No Brasil, a revolução russa teve enorme repercussão. Em 9 de julho de 1917, os operários têxteis de São Paulo desencadearam uma greve por melhores salários. Diante da violenta repressão o movimento cresceu e atingiu 70 mil trabalhadores. Os patrões foram obrigados a ceder e o exemplo se espalhou por outras cidades. Em 23 de julho daquele ano os operários de Joinville fizeram a sua primeira greve, que foi encerrada em 1º de agosto, com um acordo entre patrões e grevistas. Para evitar novas greves, os empresários fizeram “listas negras” com o nome dos líderes do movimento paredista e que estavam impedidos de trabalharem. Mesmo com toda a repressão ao longo das décadas, o movimento operário brasileiro nunca esmoreceu, pois tinha um partido, criado em 1922, que orientava o seu caminho de luta.
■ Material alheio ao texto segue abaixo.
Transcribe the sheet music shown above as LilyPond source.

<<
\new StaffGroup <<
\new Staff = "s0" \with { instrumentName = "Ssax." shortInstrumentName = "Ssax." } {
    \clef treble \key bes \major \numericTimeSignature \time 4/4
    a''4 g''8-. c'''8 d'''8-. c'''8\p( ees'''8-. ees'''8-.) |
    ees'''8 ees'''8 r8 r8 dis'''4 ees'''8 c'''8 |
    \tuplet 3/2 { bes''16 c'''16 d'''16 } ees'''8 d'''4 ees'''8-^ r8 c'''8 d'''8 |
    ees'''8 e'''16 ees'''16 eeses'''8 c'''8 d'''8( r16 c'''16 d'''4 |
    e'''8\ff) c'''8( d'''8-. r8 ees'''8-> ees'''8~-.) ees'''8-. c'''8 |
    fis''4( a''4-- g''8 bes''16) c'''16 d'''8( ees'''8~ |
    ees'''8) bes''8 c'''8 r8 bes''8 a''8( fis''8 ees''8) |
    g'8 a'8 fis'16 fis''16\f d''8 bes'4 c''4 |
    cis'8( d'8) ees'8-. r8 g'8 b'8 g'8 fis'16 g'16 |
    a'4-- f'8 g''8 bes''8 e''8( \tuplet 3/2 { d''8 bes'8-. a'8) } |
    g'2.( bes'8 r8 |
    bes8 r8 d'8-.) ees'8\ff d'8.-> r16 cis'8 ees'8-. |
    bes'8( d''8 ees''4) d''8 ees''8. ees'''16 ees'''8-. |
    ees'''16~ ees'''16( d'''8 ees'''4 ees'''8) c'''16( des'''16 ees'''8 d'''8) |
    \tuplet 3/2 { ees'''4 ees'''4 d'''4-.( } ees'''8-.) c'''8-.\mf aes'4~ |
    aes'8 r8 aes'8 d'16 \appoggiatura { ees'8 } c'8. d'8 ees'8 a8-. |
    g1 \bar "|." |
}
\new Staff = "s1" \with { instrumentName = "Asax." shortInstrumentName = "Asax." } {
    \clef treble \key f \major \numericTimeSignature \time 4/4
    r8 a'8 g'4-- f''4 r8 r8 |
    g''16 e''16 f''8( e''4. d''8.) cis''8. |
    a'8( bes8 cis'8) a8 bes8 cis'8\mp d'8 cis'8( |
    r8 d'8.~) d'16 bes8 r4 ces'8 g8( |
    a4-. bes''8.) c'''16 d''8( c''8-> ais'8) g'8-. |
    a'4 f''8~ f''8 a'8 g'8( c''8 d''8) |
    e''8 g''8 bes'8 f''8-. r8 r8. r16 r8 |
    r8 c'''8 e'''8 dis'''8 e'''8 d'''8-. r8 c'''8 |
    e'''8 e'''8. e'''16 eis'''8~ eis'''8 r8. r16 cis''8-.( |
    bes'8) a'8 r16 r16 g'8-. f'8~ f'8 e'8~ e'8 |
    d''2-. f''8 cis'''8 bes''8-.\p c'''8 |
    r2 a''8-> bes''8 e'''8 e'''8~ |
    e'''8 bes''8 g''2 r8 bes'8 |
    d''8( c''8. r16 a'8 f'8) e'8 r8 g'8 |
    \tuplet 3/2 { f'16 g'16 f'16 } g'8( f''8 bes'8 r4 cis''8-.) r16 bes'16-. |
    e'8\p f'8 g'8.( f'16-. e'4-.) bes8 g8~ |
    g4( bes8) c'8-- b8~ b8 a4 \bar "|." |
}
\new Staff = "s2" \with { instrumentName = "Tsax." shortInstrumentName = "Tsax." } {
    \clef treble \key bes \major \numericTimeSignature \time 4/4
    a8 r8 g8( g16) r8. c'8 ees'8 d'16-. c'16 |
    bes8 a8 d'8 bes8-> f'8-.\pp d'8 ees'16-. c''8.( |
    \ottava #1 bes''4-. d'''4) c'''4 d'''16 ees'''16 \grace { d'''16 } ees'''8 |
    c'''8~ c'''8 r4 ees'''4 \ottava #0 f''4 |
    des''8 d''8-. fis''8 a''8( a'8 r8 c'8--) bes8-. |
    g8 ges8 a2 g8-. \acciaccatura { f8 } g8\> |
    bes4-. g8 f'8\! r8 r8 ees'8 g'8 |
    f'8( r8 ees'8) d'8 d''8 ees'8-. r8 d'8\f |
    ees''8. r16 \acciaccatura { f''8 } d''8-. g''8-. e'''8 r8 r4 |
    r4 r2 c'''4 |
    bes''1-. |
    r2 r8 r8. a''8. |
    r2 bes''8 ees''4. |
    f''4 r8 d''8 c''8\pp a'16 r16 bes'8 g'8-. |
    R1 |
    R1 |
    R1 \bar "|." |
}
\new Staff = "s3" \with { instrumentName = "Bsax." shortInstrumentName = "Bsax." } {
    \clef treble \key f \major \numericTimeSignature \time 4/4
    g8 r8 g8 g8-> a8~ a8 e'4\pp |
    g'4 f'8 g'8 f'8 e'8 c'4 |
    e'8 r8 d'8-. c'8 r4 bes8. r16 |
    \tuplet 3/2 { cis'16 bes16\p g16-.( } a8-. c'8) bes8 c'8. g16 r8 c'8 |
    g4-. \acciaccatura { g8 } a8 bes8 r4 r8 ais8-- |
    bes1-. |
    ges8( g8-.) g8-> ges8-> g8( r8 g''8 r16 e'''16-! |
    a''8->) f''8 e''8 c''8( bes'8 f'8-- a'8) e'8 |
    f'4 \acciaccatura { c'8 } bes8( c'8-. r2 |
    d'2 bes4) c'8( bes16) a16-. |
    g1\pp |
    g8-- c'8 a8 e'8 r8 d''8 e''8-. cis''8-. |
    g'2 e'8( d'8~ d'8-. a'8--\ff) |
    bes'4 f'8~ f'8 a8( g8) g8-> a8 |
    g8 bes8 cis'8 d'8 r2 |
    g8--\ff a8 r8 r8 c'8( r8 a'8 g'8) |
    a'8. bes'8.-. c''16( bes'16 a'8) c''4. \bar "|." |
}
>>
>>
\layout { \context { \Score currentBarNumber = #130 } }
Hoje não existe mais a União Soviética, mas o exemplo da luta dos revolucionários que edificaram o primeiro país socialista da história permanece firme, mostrando que é possível vencer as adversidades e alcançar a vitória. Para que isto aconteça é preciso ter um partido que represente os interesses dos oprimidos e que coloque em prática uma política correta para cada momento específico.